# INPUT FOR THIS TASK:
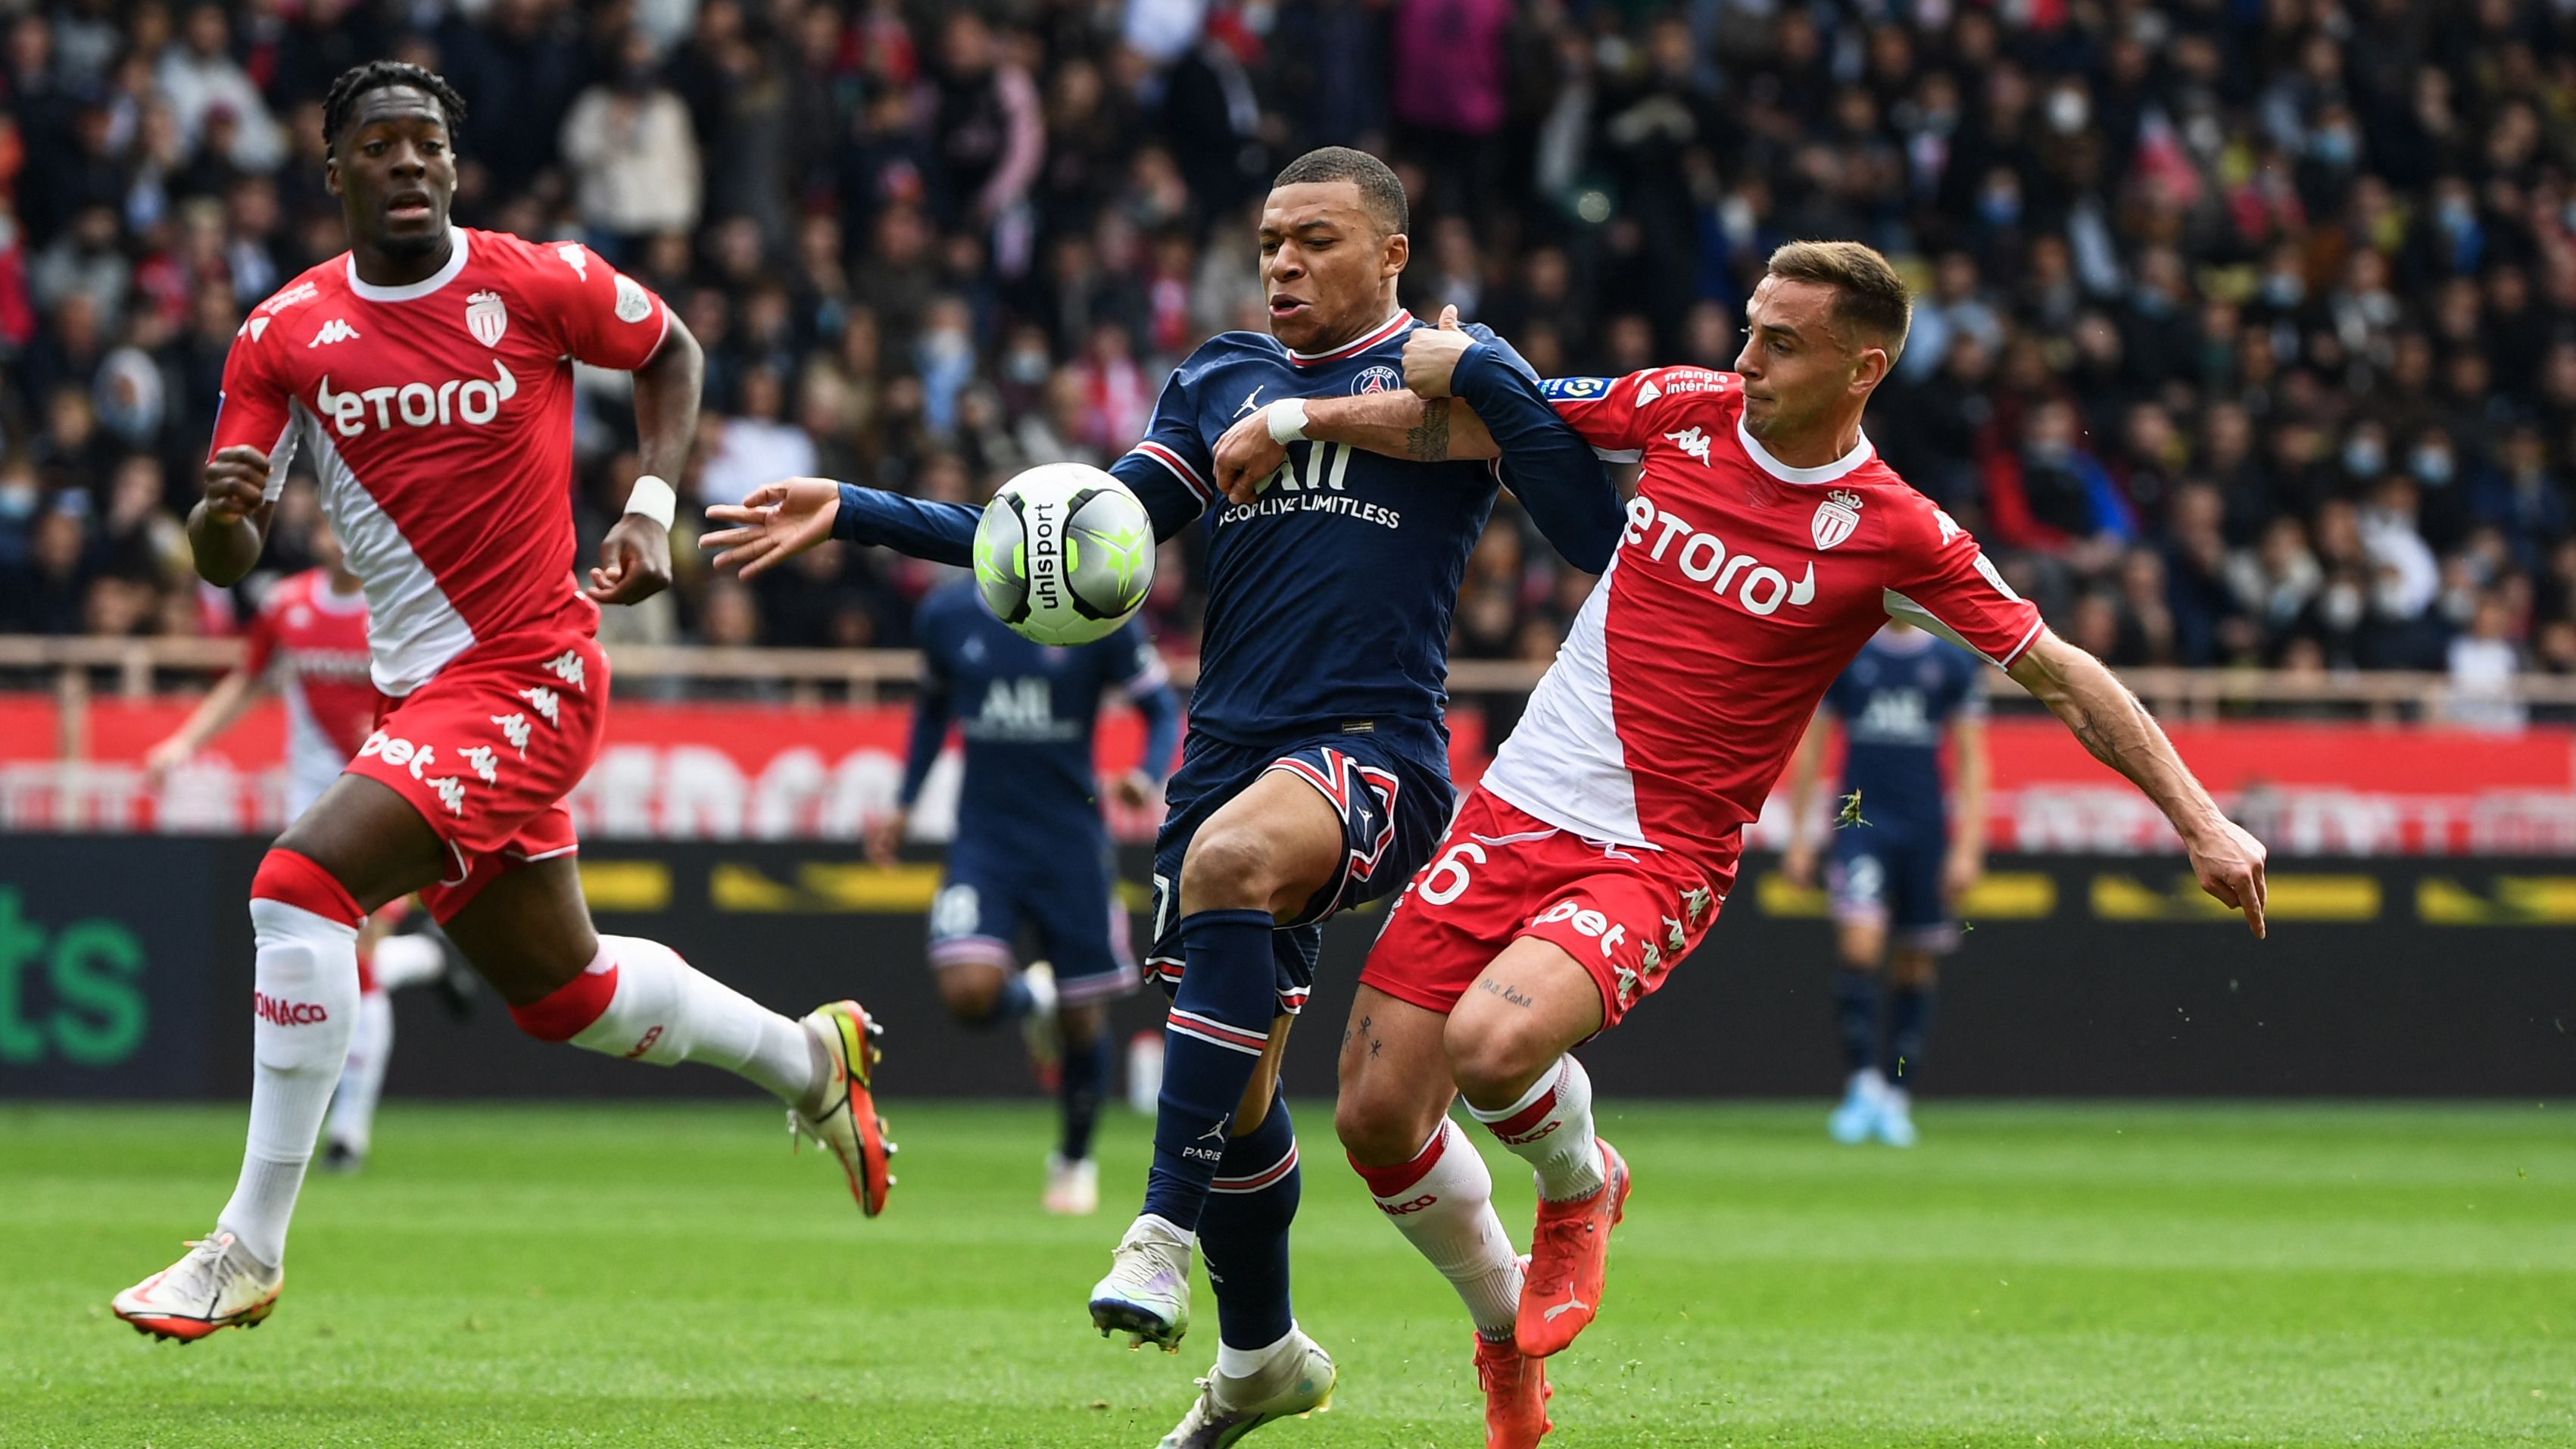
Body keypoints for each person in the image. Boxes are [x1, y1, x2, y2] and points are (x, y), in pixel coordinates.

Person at [1247, 241, 2267, 1448]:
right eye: (1749, 327)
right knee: (1369, 1113)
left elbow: (2056, 671)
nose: (1747, 358)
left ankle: (1580, 1189)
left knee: (1491, 1043)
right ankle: (1501, 1329)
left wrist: (2199, 818)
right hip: (1514, 805)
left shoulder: (1898, 534)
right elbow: (1472, 429)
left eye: (1780, 343)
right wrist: (1303, 413)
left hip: (1657, 855)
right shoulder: (1684, 408)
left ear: (1861, 366)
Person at [703, 146, 1620, 1446]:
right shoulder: (1216, 378)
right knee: (1238, 1097)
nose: (1284, 263)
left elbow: (1591, 528)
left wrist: (1481, 376)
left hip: (1374, 749)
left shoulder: (1441, 369)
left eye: (1314, 239)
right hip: (1220, 764)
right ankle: (1261, 1354)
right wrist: (859, 511)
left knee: (1238, 870)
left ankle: (1153, 1233)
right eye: (1268, 244)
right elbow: (1077, 535)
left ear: (1393, 254)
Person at [111, 61, 893, 1345]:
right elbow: (224, 556)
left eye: (427, 142)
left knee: (298, 886)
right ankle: (812, 1061)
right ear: (337, 172)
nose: (408, 161)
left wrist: (650, 508)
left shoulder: (531, 282)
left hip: (529, 671)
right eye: (380, 145)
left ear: (454, 166)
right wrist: (223, 518)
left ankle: (244, 1246)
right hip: (419, 695)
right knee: (565, 993)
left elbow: (671, 352)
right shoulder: (283, 335)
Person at [143, 513, 476, 1173]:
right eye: (328, 526)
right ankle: (430, 963)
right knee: (330, 961)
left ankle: (349, 1130)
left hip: (393, 801)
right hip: (311, 813)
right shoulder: (286, 605)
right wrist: (184, 742)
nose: (339, 537)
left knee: (357, 964)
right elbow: (248, 678)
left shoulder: (402, 602)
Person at [876, 578, 1181, 1216]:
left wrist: (1146, 775)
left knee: (1082, 1017)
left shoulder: (1097, 608)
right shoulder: (947, 611)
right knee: (968, 990)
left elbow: (1159, 709)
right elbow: (933, 710)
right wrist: (904, 804)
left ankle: (1073, 1158)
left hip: (1071, 841)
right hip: (984, 838)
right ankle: (1033, 997)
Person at [1779, 617, 1991, 1148]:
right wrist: (1800, 836)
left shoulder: (1952, 661)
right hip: (1858, 821)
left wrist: (1968, 846)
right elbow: (1812, 746)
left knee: (1916, 958)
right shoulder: (1848, 648)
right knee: (1859, 942)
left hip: (1924, 826)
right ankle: (1861, 1084)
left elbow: (1970, 757)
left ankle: (1897, 1092)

# WORK INSTRUCTIONS:
Replicate the material above verbatim; images stay out of the copy.

# RESULT OF THE EXERCISE:
Body keypoints for each person in the image. Boxes are [x1, y1, x2, y2] and points are (x, y), in pixel coordinates.

Person at [1247, 241, 2267, 1448]:
right eye: (1749, 327)
right knee: (1369, 1113)
left elbow: (2056, 671)
nose: (1747, 358)
left ankle: (1580, 1189)
left knee: (1491, 1043)
right ankle: (1501, 1329)
left wrist: (2199, 818)
right hip: (1514, 805)
left shoulder: (1898, 534)
right elbow: (1472, 429)
left eye: (1780, 343)
right wrist: (1303, 413)
left hip: (1657, 855)
right shoulder: (1684, 408)
left ear: (1861, 366)
Person at [703, 146, 1620, 1446]:
right shoulder: (1216, 378)
right knee: (1238, 1097)
nose: (1284, 263)
left elbow: (1591, 528)
left wrist: (1481, 376)
left hip: (1374, 749)
left shoulder: (1441, 369)
left eye: (1314, 239)
right hip: (1220, 764)
right ankle: (1261, 1354)
right wrist: (859, 511)
left knee: (1238, 870)
left ankle: (1153, 1233)
right eye: (1268, 244)
right elbow: (1077, 535)
left ear: (1393, 254)
Person at [111, 61, 893, 1345]:
right elbow: (224, 556)
left eye: (427, 142)
left knee: (298, 886)
right ankle: (812, 1061)
right ear: (337, 172)
nose: (408, 161)
left wrist: (650, 508)
left shoulder: (531, 282)
left hip: (529, 671)
right eye: (380, 145)
left ear: (454, 166)
right wrist: (223, 518)
left ankle: (244, 1246)
right hip: (419, 695)
right knee: (565, 993)
left elbow: (671, 352)
right shoulder: (283, 335)
Person at [143, 513, 476, 1173]:
right eye: (328, 526)
right ankle: (430, 963)
right knee: (330, 961)
left ankle: (349, 1130)
left hip: (393, 801)
right hip: (311, 813)
right shoulder: (286, 605)
right wrist: (184, 742)
nose: (339, 537)
left knee: (357, 964)
right elbow: (248, 678)
left shoulder: (402, 602)
Person at [876, 578, 1181, 1216]:
left wrist: (1146, 775)
left knee: (1082, 1017)
left shoulder: (1097, 608)
right shoulder: (947, 611)
right knee: (968, 990)
left elbow: (1159, 709)
right elbow: (933, 710)
right wrist: (904, 804)
left ankle: (1073, 1158)
left hip: (1071, 841)
right hip: (984, 838)
right ankle: (1033, 997)
Person at [1779, 617, 1991, 1148]:
right wrist: (1800, 836)
left shoulder: (1952, 661)
right hip: (1858, 821)
left wrist: (1968, 846)
right elbow: (1812, 746)
left knee: (1916, 958)
right shoulder: (1848, 648)
right knee: (1859, 942)
left hip: (1924, 826)
right ankle: (1861, 1084)
left elbow: (1970, 757)
left ankle: (1897, 1092)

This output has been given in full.